Guest Post: My Father’s Child is Turning 65

This Guest Post is an opinion piece by Jim Sollisch that I read in the Wall Street Journal on June 16, 2023.  I found it both compelling and poetic, and reached out to Jim who gave me his permission to share it with you.  Jim does a better job than I can expressing what I often ponder: “I am now in my 60’s and still feel like I’m a young man (I don’t get it.)”  I added the picture, created with Bing AI. Thanks, Jim!

My Father’s Child is Turning 65

By Jim Sollisch, LinkedIn

I was 33 when my father died, but in my grief I felt like a small child, not an adult who already had children. It’s taken me years to understand that I was a child, even longer to grasp that I will be a child forever because time is an acid-tripping, unreliable narrator.

In the days and weeks after my father died, every time I saw a person in his 60s, I had this sequence of thoughts: He sees me and remembers when he was my age. He can’t believe how fast 30 years went by. I’ll be 65 before I know what hit me. And then I’ll be dead. I’ll never squeeze enough out of this life because time is rushing like a high-speed train I can’t stop.

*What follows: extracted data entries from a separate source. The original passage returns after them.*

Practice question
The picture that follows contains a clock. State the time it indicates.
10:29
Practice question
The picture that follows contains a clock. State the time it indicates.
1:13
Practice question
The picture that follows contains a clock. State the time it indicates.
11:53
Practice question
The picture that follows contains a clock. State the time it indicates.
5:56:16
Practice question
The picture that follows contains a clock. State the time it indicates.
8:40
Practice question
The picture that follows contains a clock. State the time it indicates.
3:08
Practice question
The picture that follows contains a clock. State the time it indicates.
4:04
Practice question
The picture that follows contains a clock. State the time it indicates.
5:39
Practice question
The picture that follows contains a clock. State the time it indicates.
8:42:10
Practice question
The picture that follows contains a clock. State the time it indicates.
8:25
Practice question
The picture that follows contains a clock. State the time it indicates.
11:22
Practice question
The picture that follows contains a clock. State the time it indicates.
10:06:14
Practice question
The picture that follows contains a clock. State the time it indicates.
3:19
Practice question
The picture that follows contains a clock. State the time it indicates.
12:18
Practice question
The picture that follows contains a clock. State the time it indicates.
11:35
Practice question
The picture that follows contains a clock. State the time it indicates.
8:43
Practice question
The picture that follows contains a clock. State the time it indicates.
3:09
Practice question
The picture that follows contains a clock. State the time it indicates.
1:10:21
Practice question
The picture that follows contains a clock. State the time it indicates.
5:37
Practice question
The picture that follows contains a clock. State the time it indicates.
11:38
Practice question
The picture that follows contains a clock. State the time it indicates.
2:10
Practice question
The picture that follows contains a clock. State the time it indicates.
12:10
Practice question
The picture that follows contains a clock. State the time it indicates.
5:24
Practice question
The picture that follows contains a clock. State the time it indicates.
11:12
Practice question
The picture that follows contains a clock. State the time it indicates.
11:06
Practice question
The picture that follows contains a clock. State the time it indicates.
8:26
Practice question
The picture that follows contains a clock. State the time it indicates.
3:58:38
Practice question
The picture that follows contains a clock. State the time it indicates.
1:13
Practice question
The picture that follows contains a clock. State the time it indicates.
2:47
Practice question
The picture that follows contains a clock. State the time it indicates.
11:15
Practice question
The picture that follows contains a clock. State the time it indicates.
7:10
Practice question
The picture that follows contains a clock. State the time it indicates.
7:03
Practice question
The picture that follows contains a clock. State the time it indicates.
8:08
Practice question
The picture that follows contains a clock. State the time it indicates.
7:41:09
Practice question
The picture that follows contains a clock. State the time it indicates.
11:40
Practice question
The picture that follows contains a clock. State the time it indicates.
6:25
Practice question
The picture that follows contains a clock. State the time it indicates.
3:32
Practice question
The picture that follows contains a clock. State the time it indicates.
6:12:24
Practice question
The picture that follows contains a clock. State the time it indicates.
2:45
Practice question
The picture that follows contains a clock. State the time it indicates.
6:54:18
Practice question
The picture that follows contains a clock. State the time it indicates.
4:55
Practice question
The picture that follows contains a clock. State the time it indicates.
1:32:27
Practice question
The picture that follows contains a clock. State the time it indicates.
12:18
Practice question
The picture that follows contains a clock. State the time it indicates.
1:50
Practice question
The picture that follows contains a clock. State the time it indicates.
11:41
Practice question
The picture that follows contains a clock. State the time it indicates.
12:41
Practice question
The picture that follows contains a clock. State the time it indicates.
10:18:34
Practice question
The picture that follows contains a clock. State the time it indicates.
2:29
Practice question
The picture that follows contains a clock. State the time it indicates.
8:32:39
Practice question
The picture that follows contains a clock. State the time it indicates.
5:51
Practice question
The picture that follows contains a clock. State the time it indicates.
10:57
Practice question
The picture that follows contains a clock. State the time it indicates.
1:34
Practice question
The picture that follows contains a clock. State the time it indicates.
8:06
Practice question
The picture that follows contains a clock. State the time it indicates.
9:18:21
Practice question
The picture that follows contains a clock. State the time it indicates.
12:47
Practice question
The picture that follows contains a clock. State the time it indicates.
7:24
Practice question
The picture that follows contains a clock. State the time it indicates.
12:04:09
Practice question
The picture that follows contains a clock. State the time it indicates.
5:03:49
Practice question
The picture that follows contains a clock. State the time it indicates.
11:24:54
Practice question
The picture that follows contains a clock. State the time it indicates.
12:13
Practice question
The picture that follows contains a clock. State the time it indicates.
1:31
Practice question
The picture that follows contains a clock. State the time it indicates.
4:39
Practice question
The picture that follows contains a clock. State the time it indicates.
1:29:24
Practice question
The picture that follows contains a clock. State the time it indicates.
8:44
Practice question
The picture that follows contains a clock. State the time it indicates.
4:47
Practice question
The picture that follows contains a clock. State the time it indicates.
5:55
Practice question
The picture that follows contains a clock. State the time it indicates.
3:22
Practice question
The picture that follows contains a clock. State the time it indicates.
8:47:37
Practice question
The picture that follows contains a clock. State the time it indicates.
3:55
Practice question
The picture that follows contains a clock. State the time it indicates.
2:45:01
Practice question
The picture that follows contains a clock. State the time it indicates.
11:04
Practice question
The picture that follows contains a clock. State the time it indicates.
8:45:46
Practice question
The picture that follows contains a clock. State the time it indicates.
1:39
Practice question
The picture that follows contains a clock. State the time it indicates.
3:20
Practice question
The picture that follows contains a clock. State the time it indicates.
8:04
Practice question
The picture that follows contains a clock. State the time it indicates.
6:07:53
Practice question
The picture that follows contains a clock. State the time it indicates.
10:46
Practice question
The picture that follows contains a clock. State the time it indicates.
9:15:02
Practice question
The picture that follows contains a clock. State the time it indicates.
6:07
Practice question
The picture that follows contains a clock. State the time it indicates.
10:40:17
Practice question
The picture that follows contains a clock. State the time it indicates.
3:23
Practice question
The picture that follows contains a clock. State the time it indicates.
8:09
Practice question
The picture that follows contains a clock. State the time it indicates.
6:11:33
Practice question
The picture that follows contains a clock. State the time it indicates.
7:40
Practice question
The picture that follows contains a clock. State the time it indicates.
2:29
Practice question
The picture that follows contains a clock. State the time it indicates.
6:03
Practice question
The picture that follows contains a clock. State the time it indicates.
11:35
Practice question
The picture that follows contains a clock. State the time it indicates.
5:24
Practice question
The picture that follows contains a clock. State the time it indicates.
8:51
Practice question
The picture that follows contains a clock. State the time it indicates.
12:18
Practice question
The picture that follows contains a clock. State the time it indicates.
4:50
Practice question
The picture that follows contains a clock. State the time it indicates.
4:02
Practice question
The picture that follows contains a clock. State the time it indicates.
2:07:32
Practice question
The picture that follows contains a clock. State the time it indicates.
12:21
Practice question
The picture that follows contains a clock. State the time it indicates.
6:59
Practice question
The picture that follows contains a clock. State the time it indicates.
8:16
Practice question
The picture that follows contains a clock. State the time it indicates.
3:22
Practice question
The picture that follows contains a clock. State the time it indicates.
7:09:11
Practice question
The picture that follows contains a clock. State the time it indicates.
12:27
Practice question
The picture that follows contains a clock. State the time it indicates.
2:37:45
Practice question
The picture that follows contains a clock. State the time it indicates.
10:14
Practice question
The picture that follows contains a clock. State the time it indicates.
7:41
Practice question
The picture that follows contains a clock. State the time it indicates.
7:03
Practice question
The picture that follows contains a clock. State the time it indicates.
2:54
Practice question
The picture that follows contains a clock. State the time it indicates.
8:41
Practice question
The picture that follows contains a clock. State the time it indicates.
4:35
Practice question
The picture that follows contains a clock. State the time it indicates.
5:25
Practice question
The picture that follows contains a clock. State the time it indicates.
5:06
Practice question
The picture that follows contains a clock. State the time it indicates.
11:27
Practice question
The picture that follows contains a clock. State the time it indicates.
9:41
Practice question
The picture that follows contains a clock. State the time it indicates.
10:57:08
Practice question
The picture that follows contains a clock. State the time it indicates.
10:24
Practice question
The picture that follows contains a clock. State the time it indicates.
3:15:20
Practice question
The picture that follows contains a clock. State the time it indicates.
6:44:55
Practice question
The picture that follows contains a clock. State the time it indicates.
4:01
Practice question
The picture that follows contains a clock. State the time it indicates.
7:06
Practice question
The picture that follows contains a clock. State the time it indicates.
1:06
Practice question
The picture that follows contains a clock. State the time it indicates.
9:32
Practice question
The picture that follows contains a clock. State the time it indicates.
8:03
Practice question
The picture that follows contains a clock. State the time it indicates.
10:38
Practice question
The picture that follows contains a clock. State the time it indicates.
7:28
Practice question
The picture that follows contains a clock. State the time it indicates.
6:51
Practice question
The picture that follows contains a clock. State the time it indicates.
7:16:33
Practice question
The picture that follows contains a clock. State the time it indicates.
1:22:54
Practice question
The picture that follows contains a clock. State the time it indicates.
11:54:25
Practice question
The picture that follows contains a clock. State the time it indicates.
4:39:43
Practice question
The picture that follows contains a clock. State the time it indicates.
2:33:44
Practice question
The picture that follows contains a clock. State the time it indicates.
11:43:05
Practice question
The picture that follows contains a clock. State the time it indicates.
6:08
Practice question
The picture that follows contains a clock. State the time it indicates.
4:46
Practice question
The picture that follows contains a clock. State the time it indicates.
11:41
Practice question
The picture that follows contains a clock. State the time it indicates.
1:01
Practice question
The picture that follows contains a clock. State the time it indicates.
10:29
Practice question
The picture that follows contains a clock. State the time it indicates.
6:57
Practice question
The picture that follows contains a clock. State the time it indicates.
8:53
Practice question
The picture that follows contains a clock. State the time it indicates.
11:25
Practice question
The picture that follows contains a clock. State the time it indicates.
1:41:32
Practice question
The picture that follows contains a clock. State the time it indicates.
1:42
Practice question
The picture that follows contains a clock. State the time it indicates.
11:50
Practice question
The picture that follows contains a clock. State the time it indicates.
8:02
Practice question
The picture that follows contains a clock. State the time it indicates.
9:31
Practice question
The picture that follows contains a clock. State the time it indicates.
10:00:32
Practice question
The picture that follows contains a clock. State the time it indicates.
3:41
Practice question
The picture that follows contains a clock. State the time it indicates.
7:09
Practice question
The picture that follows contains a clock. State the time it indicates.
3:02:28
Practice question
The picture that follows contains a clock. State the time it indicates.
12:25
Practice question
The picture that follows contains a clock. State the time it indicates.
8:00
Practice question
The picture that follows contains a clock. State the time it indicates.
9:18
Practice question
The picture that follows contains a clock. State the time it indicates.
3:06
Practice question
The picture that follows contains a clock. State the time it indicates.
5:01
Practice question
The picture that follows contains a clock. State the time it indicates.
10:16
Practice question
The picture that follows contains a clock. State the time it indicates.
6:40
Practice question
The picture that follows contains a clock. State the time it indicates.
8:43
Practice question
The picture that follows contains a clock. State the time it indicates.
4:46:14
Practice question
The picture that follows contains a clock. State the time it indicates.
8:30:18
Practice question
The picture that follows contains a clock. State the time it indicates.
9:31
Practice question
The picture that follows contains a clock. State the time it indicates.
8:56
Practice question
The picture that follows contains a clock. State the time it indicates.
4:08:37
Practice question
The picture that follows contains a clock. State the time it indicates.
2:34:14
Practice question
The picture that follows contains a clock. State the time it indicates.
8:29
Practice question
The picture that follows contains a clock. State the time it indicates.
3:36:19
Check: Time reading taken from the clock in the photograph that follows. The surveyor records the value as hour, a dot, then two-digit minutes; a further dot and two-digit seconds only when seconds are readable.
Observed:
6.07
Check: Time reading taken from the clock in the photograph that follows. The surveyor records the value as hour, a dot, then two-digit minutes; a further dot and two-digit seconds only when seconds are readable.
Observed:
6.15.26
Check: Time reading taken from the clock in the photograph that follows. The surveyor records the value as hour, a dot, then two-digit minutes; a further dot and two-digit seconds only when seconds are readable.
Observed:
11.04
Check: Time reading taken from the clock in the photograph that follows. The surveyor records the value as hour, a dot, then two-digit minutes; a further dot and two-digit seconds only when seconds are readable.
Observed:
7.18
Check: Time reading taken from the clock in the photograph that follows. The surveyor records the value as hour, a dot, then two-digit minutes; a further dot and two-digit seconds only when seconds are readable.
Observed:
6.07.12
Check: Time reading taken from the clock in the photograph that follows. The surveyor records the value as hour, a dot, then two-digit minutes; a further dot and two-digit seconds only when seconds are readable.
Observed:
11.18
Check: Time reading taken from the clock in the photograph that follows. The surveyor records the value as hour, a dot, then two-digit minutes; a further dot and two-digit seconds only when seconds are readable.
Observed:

That was my life-is-short logic loop. And I got stuck in it. For most of the next year, I hurtled down time’s track several times a day toward the moment of my future death. Yet time also kept to its normal schedule, in which each hour consists of 60 minutes and the calendar functions perfectly, and my children learned to tie their shoes and throw a ball and ride a bike. I watched like a ghost from my deathbed. I was Bill Murray in “Groundhog Day,” which wouldn’t be released for a couple of years. What did I have to do to leave this future in which I was always about to die? I had no idea.

At some point my mind released me. I exited the train. I was 33 now for most of the day, and I could mourn my father without fear.

And here I am, a few blinks later, turning 65, the same age my father was when he died.

I am not afraid I will die this year. I don’t feel I am passing a milestone. I expected that I would surpass my father’s age of death, but I didn’t expect to feel grief. In this year when we have become the same age, I feel as if I am losing my father again. Even though I have been fatherless for 32 years, he was always ahead of me, showing me the way. He was older. Because fathers are older than their children. If I am older, is he still my father? Welcome to my new logic loop.

I see my father on the train station, platform 65, waving to me as I hurtle past. I am traveling alone the rest of the way. Time is a bandit. Again.

And now I realize how young my father was when he died. That he craved all the joys and temptations he always had. That his insecurities hadn’t expired because he reached a certain birthday. Now I know that the voice inside his head was still youthful and rebellious, that time in all its trickery lets old people walk around forever young inside, their core selves immune from life’s chronology even as their bodies bend and twist and their hands spot with age. Now I know that we are all children still, dressed in our costumes of age, time’s makeup perfectly applied.